I think that very much more is made out of the "history" aspects of Lugers than is warrented. The fact is, what most of these guns have to say is lost to history. Without records of issuance or anecdote there is no way to know whether this Luger or that got this wear, that ding, the cracked and worn grip, those patches of pitting: in combat, with hard use by a target shooter, or by neglectful storage.
There are, patently, some eloquent Lugers. Any Luger with unit markings; any small contract guns sent to known places--Test Eagles, Vickers/Dutch, Crossed Rifle Russians, Persian Artilleries (you get the idea); Lugers with bring-back papers or veteran capture stories (first-person or otherwise); certainly deserve maintenance of their status quo as historical artifacts. This actually contravenes the principle of "buy the Luger, not the story" as the story is where the history actually lies, in relationship to the Luger. I suppose this also extends to "puzzle guns", Lugers with strange, questionable, or obscure markings.
Most of the Lugers out there are historical orphans.

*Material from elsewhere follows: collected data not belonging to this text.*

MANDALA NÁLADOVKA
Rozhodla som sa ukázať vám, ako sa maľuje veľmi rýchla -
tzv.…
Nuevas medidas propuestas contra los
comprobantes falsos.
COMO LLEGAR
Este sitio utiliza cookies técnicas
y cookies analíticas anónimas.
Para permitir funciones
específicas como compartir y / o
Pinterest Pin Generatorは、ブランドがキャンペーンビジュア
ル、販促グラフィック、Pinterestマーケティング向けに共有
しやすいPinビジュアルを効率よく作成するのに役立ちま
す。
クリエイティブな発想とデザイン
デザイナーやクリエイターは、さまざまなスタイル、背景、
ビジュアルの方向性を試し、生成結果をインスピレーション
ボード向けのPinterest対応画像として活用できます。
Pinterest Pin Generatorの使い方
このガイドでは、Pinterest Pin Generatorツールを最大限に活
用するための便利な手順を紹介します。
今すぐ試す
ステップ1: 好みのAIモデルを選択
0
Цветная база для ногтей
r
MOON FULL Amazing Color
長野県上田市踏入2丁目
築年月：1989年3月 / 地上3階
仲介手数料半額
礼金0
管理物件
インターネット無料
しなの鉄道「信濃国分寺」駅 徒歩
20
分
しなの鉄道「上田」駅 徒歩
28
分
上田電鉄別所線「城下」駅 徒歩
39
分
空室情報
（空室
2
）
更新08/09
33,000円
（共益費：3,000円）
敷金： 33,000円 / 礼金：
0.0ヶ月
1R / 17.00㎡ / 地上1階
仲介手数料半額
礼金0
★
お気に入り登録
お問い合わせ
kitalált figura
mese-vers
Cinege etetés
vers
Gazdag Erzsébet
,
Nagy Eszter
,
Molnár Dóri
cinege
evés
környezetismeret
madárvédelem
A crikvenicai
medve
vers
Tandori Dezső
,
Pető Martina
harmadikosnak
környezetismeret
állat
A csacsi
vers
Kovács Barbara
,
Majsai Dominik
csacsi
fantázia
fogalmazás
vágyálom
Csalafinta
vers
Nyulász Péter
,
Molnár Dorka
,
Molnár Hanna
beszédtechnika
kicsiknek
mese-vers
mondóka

The 1917 Navy with file marks and cold blue spots with little original finish I buy from a gun show dealer; the 1900AE which has been worn out, shot out, buffed out and reblued twice which I buy from a regular dealer; the 1920 Commercial which I buy from a pawnshop; the Black Widow I buy from a friend--all are disconnected from their history as surely as pulling a wall plug.
For that matter, if the history concerns you, you should think twice about "restoring" that mismatched Luger. If it comes from a batch of Russian/East German reworks part of its history is definitely known, and it is a history which actually has some meaning to those of us who grew up in the postwar shadow of the Communist threat.